__Extract to read__.
★ ★ ★ ★ ★

If you attended any combination of the meetings about the employment status of Visiting Assistant Professor Andrea Baldwin during the first half of the semester, you’ve heard the term cited, defined, and repeated: staffing plan. While many students—including myself—had never learned much about the College’s staffing plan before, members of the faculty and administration invoked the term frequently when discussing the availability of a new tenure-track line in the Gender and Women’s Studies Department as it relates to Baldwin’s position. Outside of instances when it must be referenced, as in Baldwin’s case, students typically know little about the staffing plan. But shortly after its release, the Voice was sent a draft copy of the staffing plan for Academic Year 2019-20 by an anonymous source.
Dated April 7, 2018 and attributed to Dean of the Faculty Abby Van Slyck, “Connecticut College Staffing Plan AY 2019-2020” outlines which departments and programs—known collectively as “academic units”—requested authorization to conduct hiring searches in AY 19-20, then distinguishes between which units’ requests were granted and which were not. The staffing plan’s decisions are made by the Dean of the Faculty in consultation with the Educational Planning Committee (EPC), the Faculty Steering and Conference Committee (FSCC), and the chairs of relevant academic departments.

★ ★ ★ ★ ★

__Provided data__.
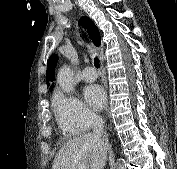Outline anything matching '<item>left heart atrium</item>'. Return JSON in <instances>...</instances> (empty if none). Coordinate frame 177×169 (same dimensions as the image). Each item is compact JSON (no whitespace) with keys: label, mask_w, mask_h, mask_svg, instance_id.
<instances>
[{"label":"left heart atrium","mask_w":177,"mask_h":169,"mask_svg":"<svg viewBox=\"0 0 177 169\" xmlns=\"http://www.w3.org/2000/svg\"><path fill=\"white\" fill-rule=\"evenodd\" d=\"M84 98L93 110H101L106 104V93L100 85H89L84 90Z\"/></svg>","instance_id":"obj_1"}]
</instances>
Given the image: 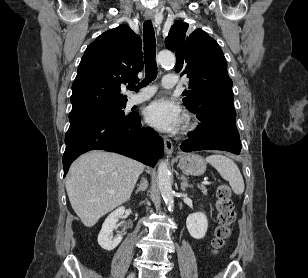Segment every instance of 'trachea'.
<instances>
[{
	"label": "trachea",
	"mask_w": 308,
	"mask_h": 278,
	"mask_svg": "<svg viewBox=\"0 0 308 278\" xmlns=\"http://www.w3.org/2000/svg\"><path fill=\"white\" fill-rule=\"evenodd\" d=\"M143 37H144V61L146 76L145 79L139 83L136 87L131 85L128 87L129 90H136L145 87L157 76V64L155 60L156 56V40L153 25L151 20H147L143 24Z\"/></svg>",
	"instance_id": "trachea-1"
}]
</instances>
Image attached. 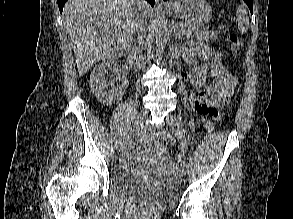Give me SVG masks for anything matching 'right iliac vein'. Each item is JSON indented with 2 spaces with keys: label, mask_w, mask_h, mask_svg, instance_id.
<instances>
[{
  "label": "right iliac vein",
  "mask_w": 293,
  "mask_h": 219,
  "mask_svg": "<svg viewBox=\"0 0 293 219\" xmlns=\"http://www.w3.org/2000/svg\"><path fill=\"white\" fill-rule=\"evenodd\" d=\"M148 117V111L147 110H143L136 118L135 122H134V125H133V128H132V131L133 132H136L140 129H142V127L144 126L145 122H146V119ZM129 138H125L121 141H119L118 143V146H117V150L118 152H121L123 151V149L125 148V146L127 145Z\"/></svg>",
  "instance_id": "1"
}]
</instances>
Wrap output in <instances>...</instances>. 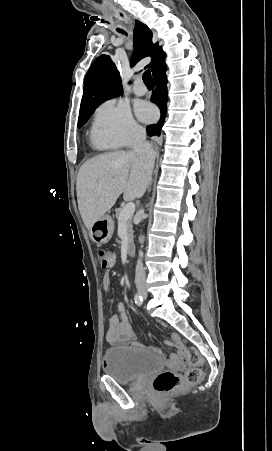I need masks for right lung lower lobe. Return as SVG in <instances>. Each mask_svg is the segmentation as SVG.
I'll use <instances>...</instances> for the list:
<instances>
[{
    "instance_id": "obj_1",
    "label": "right lung lower lobe",
    "mask_w": 272,
    "mask_h": 451,
    "mask_svg": "<svg viewBox=\"0 0 272 451\" xmlns=\"http://www.w3.org/2000/svg\"><path fill=\"white\" fill-rule=\"evenodd\" d=\"M166 64L165 61L157 66L155 71L152 73L156 89L151 96V101L158 105L161 112V117L158 123L148 125L147 133L149 136H160L162 126L165 121L166 111H167V77H166Z\"/></svg>"
}]
</instances>
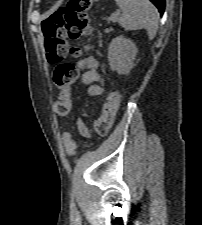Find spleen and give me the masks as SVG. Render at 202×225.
Listing matches in <instances>:
<instances>
[{"label": "spleen", "instance_id": "3e777b00", "mask_svg": "<svg viewBox=\"0 0 202 225\" xmlns=\"http://www.w3.org/2000/svg\"><path fill=\"white\" fill-rule=\"evenodd\" d=\"M122 10L119 24L125 30L146 29L149 39L156 34L159 13L149 0H115Z\"/></svg>", "mask_w": 202, "mask_h": 225}]
</instances>
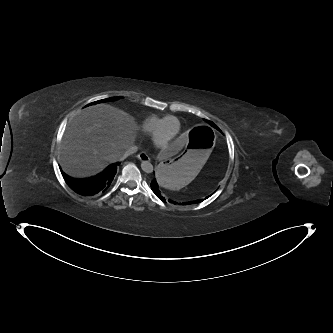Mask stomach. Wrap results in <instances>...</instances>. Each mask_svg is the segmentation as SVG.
Segmentation results:
<instances>
[{
	"label": "stomach",
	"instance_id": "0dacf381",
	"mask_svg": "<svg viewBox=\"0 0 333 333\" xmlns=\"http://www.w3.org/2000/svg\"><path fill=\"white\" fill-rule=\"evenodd\" d=\"M215 144L214 129L208 125H197L186 153L176 160L160 162L154 166V183L165 190H178L186 186L196 178Z\"/></svg>",
	"mask_w": 333,
	"mask_h": 333
}]
</instances>
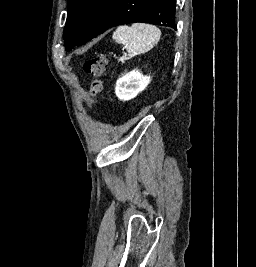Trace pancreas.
Segmentation results:
<instances>
[{"instance_id": "obj_1", "label": "pancreas", "mask_w": 256, "mask_h": 267, "mask_svg": "<svg viewBox=\"0 0 256 267\" xmlns=\"http://www.w3.org/2000/svg\"><path fill=\"white\" fill-rule=\"evenodd\" d=\"M126 60H129V58H126V54H124V56H121V58H119L118 62H121V64H125Z\"/></svg>"}]
</instances>
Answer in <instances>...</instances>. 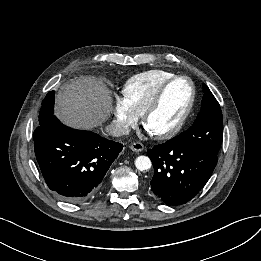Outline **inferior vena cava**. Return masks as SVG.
<instances>
[{"label":"inferior vena cava","mask_w":261,"mask_h":261,"mask_svg":"<svg viewBox=\"0 0 261 261\" xmlns=\"http://www.w3.org/2000/svg\"><path fill=\"white\" fill-rule=\"evenodd\" d=\"M106 130L109 134L115 137L127 135L130 132V128L120 121H113L107 126Z\"/></svg>","instance_id":"1"}]
</instances>
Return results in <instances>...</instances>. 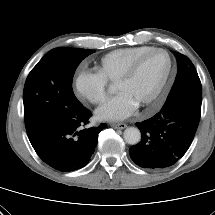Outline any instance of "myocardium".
<instances>
[{
	"label": "myocardium",
	"mask_w": 215,
	"mask_h": 215,
	"mask_svg": "<svg viewBox=\"0 0 215 215\" xmlns=\"http://www.w3.org/2000/svg\"><path fill=\"white\" fill-rule=\"evenodd\" d=\"M157 52L164 53L167 56L169 62L168 68L162 82L160 83L156 91L152 94V96L149 99H147L143 104H141V106H147L155 102L165 89L173 69V58L171 54L166 49L163 48H152L138 56L136 59H134L116 81V84H119L131 79L135 72L137 71L140 64L145 60V58Z\"/></svg>",
	"instance_id": "f54148a6"
}]
</instances>
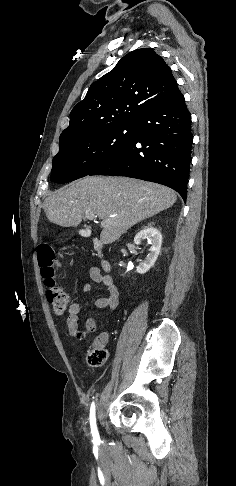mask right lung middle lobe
<instances>
[{"label":"right lung middle lobe","mask_w":236,"mask_h":486,"mask_svg":"<svg viewBox=\"0 0 236 486\" xmlns=\"http://www.w3.org/2000/svg\"><path fill=\"white\" fill-rule=\"evenodd\" d=\"M136 124H126L90 131L59 143L60 151L53 158L51 180L71 182L86 175L117 151L130 144Z\"/></svg>","instance_id":"1"}]
</instances>
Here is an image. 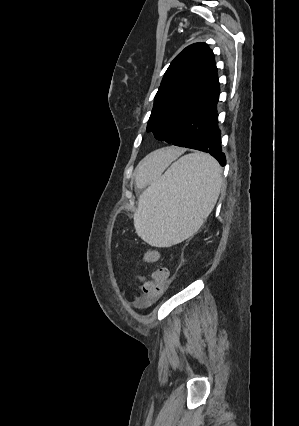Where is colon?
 I'll use <instances>...</instances> for the list:
<instances>
[{
  "label": "colon",
  "instance_id": "5ec220e1",
  "mask_svg": "<svg viewBox=\"0 0 299 426\" xmlns=\"http://www.w3.org/2000/svg\"><path fill=\"white\" fill-rule=\"evenodd\" d=\"M159 252L149 249L144 253L143 260L146 263H154L159 259ZM169 277L167 268L161 267L152 272L141 288L140 303L143 307L152 306L164 293Z\"/></svg>",
  "mask_w": 299,
  "mask_h": 426
}]
</instances>
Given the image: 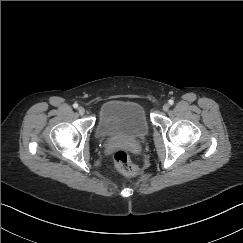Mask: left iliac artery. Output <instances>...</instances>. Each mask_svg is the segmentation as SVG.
Masks as SVG:
<instances>
[{"label": "left iliac artery", "mask_w": 243, "mask_h": 243, "mask_svg": "<svg viewBox=\"0 0 243 243\" xmlns=\"http://www.w3.org/2000/svg\"><path fill=\"white\" fill-rule=\"evenodd\" d=\"M168 103H169L170 105H173L174 101H173L172 99H170V100L168 101Z\"/></svg>", "instance_id": "44dca946"}]
</instances>
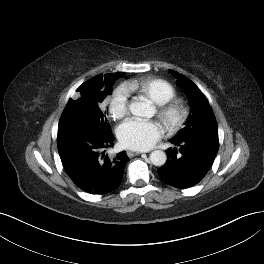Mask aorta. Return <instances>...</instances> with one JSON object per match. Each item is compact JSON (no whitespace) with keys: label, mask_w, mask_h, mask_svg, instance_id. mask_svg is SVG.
Returning a JSON list of instances; mask_svg holds the SVG:
<instances>
[{"label":"aorta","mask_w":264,"mask_h":264,"mask_svg":"<svg viewBox=\"0 0 264 264\" xmlns=\"http://www.w3.org/2000/svg\"><path fill=\"white\" fill-rule=\"evenodd\" d=\"M130 112L139 117H151L153 115V108L145 102L134 101L129 105ZM167 156L161 150H155L150 154V161L155 166H162L166 163Z\"/></svg>","instance_id":"762f6f07"}]
</instances>
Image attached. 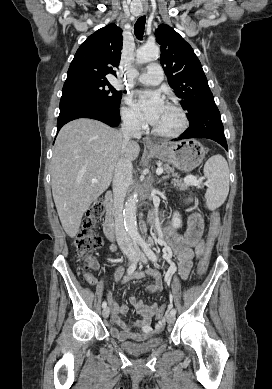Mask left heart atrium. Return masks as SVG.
<instances>
[{
	"label": "left heart atrium",
	"mask_w": 272,
	"mask_h": 389,
	"mask_svg": "<svg viewBox=\"0 0 272 389\" xmlns=\"http://www.w3.org/2000/svg\"><path fill=\"white\" fill-rule=\"evenodd\" d=\"M134 103L151 124L156 122L164 106L162 97L156 91H136Z\"/></svg>",
	"instance_id": "obj_1"
}]
</instances>
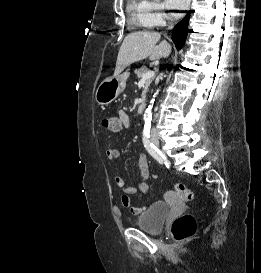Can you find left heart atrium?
Here are the masks:
<instances>
[{
  "instance_id": "obj_1",
  "label": "left heart atrium",
  "mask_w": 261,
  "mask_h": 273,
  "mask_svg": "<svg viewBox=\"0 0 261 273\" xmlns=\"http://www.w3.org/2000/svg\"><path fill=\"white\" fill-rule=\"evenodd\" d=\"M166 4L169 8L173 9L176 14H179V12L187 8L189 0H166Z\"/></svg>"
}]
</instances>
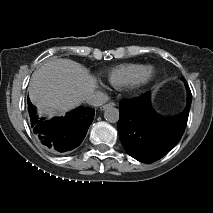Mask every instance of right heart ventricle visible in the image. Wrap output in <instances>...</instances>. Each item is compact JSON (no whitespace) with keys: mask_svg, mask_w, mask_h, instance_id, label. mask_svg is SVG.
<instances>
[{"mask_svg":"<svg viewBox=\"0 0 213 213\" xmlns=\"http://www.w3.org/2000/svg\"><path fill=\"white\" fill-rule=\"evenodd\" d=\"M139 63H125L112 68L108 73V81L115 88L128 86L145 69Z\"/></svg>","mask_w":213,"mask_h":213,"instance_id":"right-heart-ventricle-1","label":"right heart ventricle"}]
</instances>
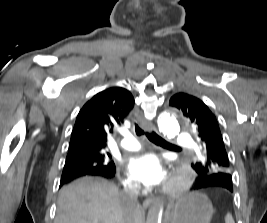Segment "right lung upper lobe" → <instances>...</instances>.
I'll use <instances>...</instances> for the list:
<instances>
[{"mask_svg":"<svg viewBox=\"0 0 267 223\" xmlns=\"http://www.w3.org/2000/svg\"><path fill=\"white\" fill-rule=\"evenodd\" d=\"M133 106L132 94L121 87H111L96 94L82 107L76 118L69 152L84 147L104 150L108 133L114 126L123 123Z\"/></svg>","mask_w":267,"mask_h":223,"instance_id":"1","label":"right lung upper lobe"}]
</instances>
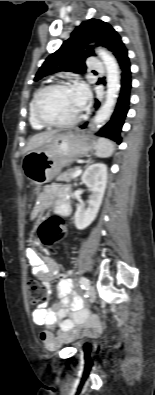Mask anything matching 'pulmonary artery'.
I'll return each instance as SVG.
<instances>
[{
    "mask_svg": "<svg viewBox=\"0 0 155 395\" xmlns=\"http://www.w3.org/2000/svg\"><path fill=\"white\" fill-rule=\"evenodd\" d=\"M89 68L91 70H96V71H101L103 69V66L99 60L96 58H90L89 59Z\"/></svg>",
    "mask_w": 155,
    "mask_h": 395,
    "instance_id": "obj_1",
    "label": "pulmonary artery"
}]
</instances>
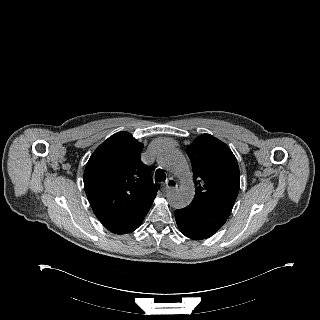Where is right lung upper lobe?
<instances>
[{"mask_svg": "<svg viewBox=\"0 0 320 320\" xmlns=\"http://www.w3.org/2000/svg\"><path fill=\"white\" fill-rule=\"evenodd\" d=\"M143 144L118 132L91 155L84 171V189L103 222L150 208L158 191L148 167L140 161Z\"/></svg>", "mask_w": 320, "mask_h": 320, "instance_id": "obj_1", "label": "right lung upper lobe"}]
</instances>
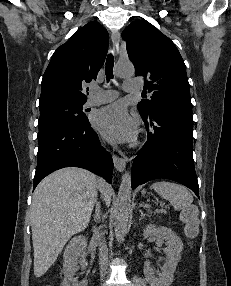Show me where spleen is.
<instances>
[{
  "label": "spleen",
  "mask_w": 231,
  "mask_h": 286,
  "mask_svg": "<svg viewBox=\"0 0 231 286\" xmlns=\"http://www.w3.org/2000/svg\"><path fill=\"white\" fill-rule=\"evenodd\" d=\"M150 188L169 201L177 211L189 207L193 202V196L188 189L177 183L157 181Z\"/></svg>",
  "instance_id": "spleen-1"
}]
</instances>
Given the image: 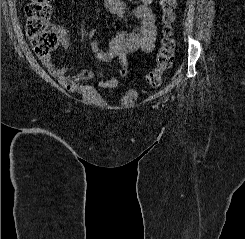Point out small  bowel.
Wrapping results in <instances>:
<instances>
[{
    "label": "small bowel",
    "instance_id": "obj_1",
    "mask_svg": "<svg viewBox=\"0 0 245 239\" xmlns=\"http://www.w3.org/2000/svg\"><path fill=\"white\" fill-rule=\"evenodd\" d=\"M154 0H140L139 5L129 7L123 0H106L105 5L108 11L117 17H131L139 21L137 27L132 31L118 32L109 41L107 49H102L97 41H90L88 49L93 57L103 63H109L113 60L119 61L118 75L124 77L128 73L127 57L131 52H151L155 47L156 25L154 13ZM96 30L90 29L86 36L89 39L95 37ZM61 45L64 49L70 47L68 35L61 32ZM41 62L55 77L58 82L68 91L75 92L79 89L80 83L87 80L98 79V85L101 88H115L119 84L118 77H110L104 79L102 72H93L91 70H83L76 75L68 76L66 68L58 67L51 56L40 57Z\"/></svg>",
    "mask_w": 245,
    "mask_h": 239
}]
</instances>
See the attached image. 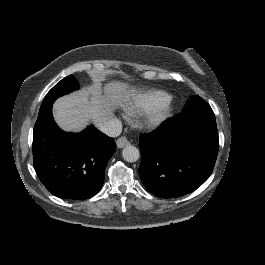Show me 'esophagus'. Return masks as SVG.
<instances>
[{
  "label": "esophagus",
  "mask_w": 265,
  "mask_h": 265,
  "mask_svg": "<svg viewBox=\"0 0 265 265\" xmlns=\"http://www.w3.org/2000/svg\"><path fill=\"white\" fill-rule=\"evenodd\" d=\"M116 143L118 148H123L129 144V141L126 137H120L117 139Z\"/></svg>",
  "instance_id": "34e87169"
}]
</instances>
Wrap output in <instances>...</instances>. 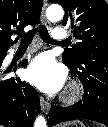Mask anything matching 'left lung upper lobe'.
I'll return each mask as SVG.
<instances>
[{
    "label": "left lung upper lobe",
    "instance_id": "obj_1",
    "mask_svg": "<svg viewBox=\"0 0 108 127\" xmlns=\"http://www.w3.org/2000/svg\"><path fill=\"white\" fill-rule=\"evenodd\" d=\"M65 9L62 25L72 26L79 41L62 54L68 67L79 71L87 59L99 61L108 54V4L104 0H50ZM84 77V76H83Z\"/></svg>",
    "mask_w": 108,
    "mask_h": 127
}]
</instances>
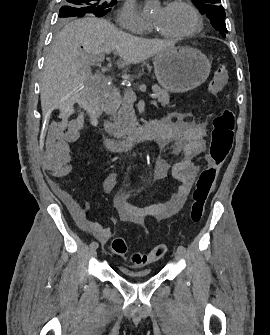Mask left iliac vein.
Returning a JSON list of instances; mask_svg holds the SVG:
<instances>
[{"label": "left iliac vein", "mask_w": 270, "mask_h": 335, "mask_svg": "<svg viewBox=\"0 0 270 335\" xmlns=\"http://www.w3.org/2000/svg\"><path fill=\"white\" fill-rule=\"evenodd\" d=\"M174 256L177 259H181L183 257V253L177 250L174 252Z\"/></svg>", "instance_id": "left-iliac-vein-1"}]
</instances>
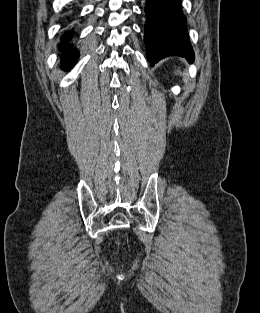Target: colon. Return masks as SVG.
Instances as JSON below:
<instances>
[{
  "mask_svg": "<svg viewBox=\"0 0 260 313\" xmlns=\"http://www.w3.org/2000/svg\"><path fill=\"white\" fill-rule=\"evenodd\" d=\"M118 243H119L118 240H116V241H115V245H118Z\"/></svg>",
  "mask_w": 260,
  "mask_h": 313,
  "instance_id": "5ec220e1",
  "label": "colon"
}]
</instances>
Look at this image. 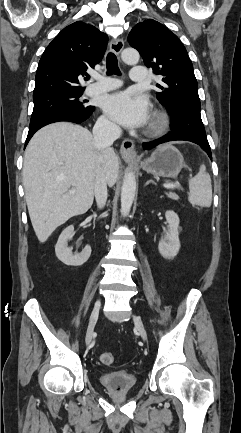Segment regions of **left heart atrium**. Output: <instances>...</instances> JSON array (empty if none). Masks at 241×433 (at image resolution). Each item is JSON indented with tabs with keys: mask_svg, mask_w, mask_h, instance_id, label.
Instances as JSON below:
<instances>
[{
	"mask_svg": "<svg viewBox=\"0 0 241 433\" xmlns=\"http://www.w3.org/2000/svg\"><path fill=\"white\" fill-rule=\"evenodd\" d=\"M104 112L116 123L128 127H141L149 119V103L144 97L129 92H117L103 100Z\"/></svg>",
	"mask_w": 241,
	"mask_h": 433,
	"instance_id": "obj_1",
	"label": "left heart atrium"
}]
</instances>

★ ★ ★ ★ ★

__Problems and tasks__.
**a)** Translate this sentence from the staffing-plan article into Spanish: "Outside of instances when it must be referenced, as in Baldwin’s case, students typically know little about the staffing plan."
**b)** According to the staffing-plan article, what date does the draft "Connecticut College Staffing Plan AY 2019-2020" bear?

__Responses__.
**a)** Fuera de los casos en que debe mencionarse, como en el de Baldwin, los estudiantes suelen saber poco sobre el plan de personal.

**b)** April 7, 2018